DATASET RECORDS: Begin
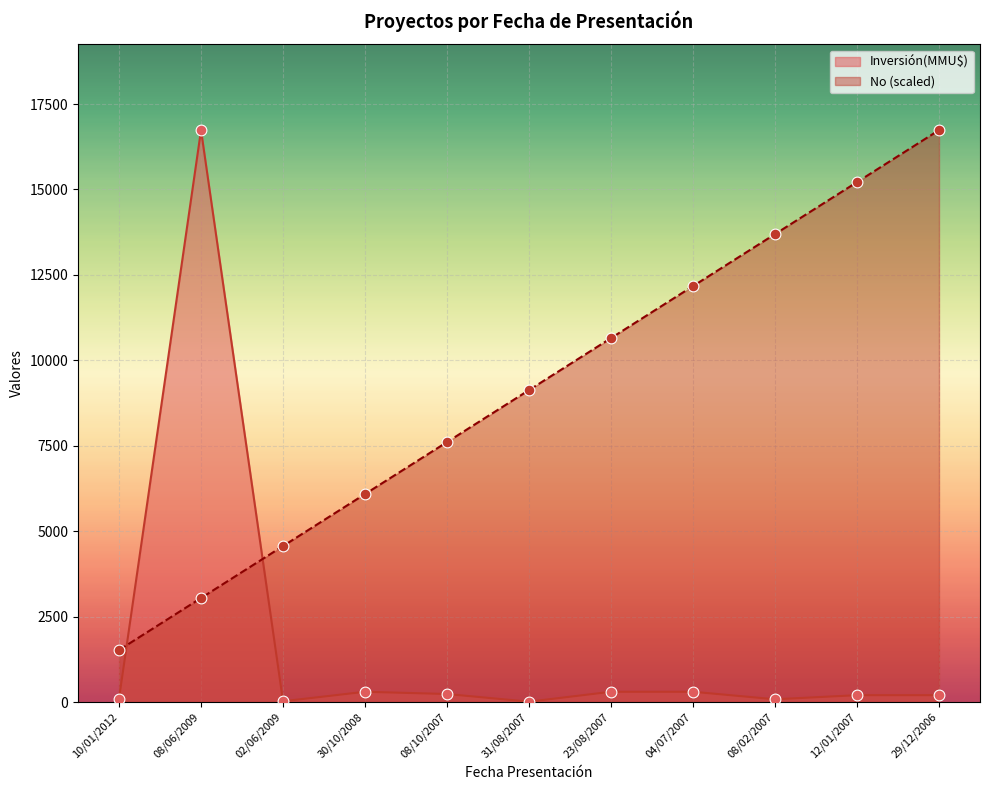

At how many categories does at least one series exceed 7102?

8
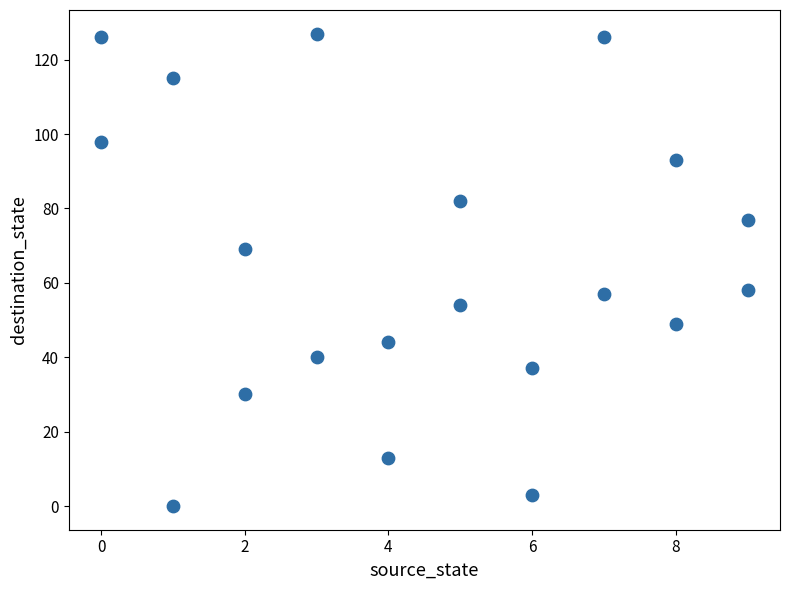

What is the range of X values (max minus min)?

9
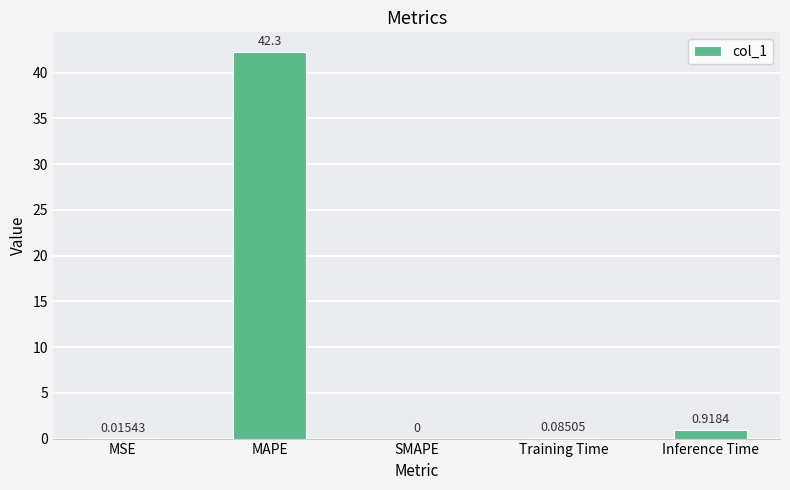

Where is the data nearest to the value 21?

Inference Time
DATASET RECORDS: End
▸ TASK: Format the rows above as a Markdown table with the columns "No." and "Text", one table line per non-blank line, numbered in order. Leave out blank lines and pictures.

▸ SOLUTION BELOW:
| No. | Text |
|---|---|
| 1 | At how many categories does at least one series exceed 7102? |
| 2 | 8 |
| 3 | What is the range of X values (max minus min)? |
| 4 | 9 |
| 5 | Where is the data nearest to the value 21? |
| 6 | Inference Time |